By 2030, the country’s energy policy plans for renewable energy to provide 70% of the country’s energy. Juan Carlos Jobet, Chile’s Minister of Mining and Energy, stated that the country’s National Energy Policy predicted the need for at least 2,000MW of energy storage to assist integrate renewable energy into the country’s system.

Minister Jobet stated that the power grid requires a quick growth in energy storage capacity of “all sorts” of technologies, including batteries and liquid air energy storage (LAES).

Highview Power, the world’s only commercial and grid-scale LAES system provider, has already started work on a long-duration 50MW/500MWh LAES facility in Chile’s sun-drenched Atacama Desert.

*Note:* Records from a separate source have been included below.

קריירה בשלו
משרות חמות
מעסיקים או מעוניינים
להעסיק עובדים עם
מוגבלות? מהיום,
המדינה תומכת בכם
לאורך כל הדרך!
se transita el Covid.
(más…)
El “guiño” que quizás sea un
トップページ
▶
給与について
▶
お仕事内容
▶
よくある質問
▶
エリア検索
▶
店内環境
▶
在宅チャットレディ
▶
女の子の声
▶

In terms of other large battery projects, Energy-Storage.news reported at the End of October that Statkraft Chile is developing a wind power project on public land that will include 1GWh of batteries, and that Engie Chile had won 1.5GW of development rights for hybrid solar and wind generation with battery storage in July.

At the opposite end of the spectrum, US commercial and industrial (C&I) energy storage supplier Stem Inc recently announced that it is developing Chile’s first virtual power plant (VPP), which would integrate behind-the-meter C&I systems ranging from 0.5MWh to 2MWh into a bigger grid asset.

On November 3, AES released its third-quarter financial results, stating that it expects to add 5GW of new long-term renewable energy contracts this year and reaffirming its annual growth target of 7-9 percent until 2025.